You don't have to feel so bad about buying a Glenn Beck book, as he had a ghostwriter do the writing and he just put his name on the finished product.


----------



## texasmuse (Jan 20, 2011)

Cindy416 said:


> I see that the price is now $8.99, so I'll probably be buying it for my Kindle. Regarding those of you who don't want to give any of your money to Glenn Beck, I would imagine that there are some of your favorite authors about whom some of others on these boards feel the same. Diversity of opinion is what makes the world so full of fantastic books, with there always being something for everyone. I hope we can keep the politics out of this thread, though, since acceptance is one of the wonderful characteristics of the people on the Kindle Boards. Just my 2 cents.


Thanks for being the voice of reason. I bought the book when it came out (hardback, in my pre-kindle life) and loved it! A real page-turner!


----------



## Laurie (Jan 9, 2009)

MATERIAL PROVIDED
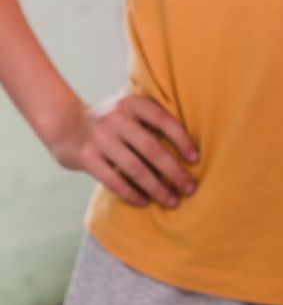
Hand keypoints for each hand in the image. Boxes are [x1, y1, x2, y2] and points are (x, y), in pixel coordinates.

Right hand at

PROBLEMS AND TASKS
1 - Translate this sentence from the forum thread into Spanish: "Diversity of opinion is what makes the world so full of fantastic books, with there always being something for everyone."
2 - List every forum username that appears in the forum thread.
3 - Reproduce the passage of the forum thread starting at "You don't have" and ending at "(Jan 20, 2011)".

LIST OF SOLUTIONS
1 - La diversidad de opiniones es lo que hace que el mundo esté tan lleno de libros fantásticos, y siempre hay algo para todos.

2 -
texasmuse
Cindy416
Laurie

3 -
You don't have to feel so bad about buying a Glenn Beck book, as he had a ghostwriter do the writing and he just put his name on the finished product.


----------



## texasmuse (Jan 20, 2011)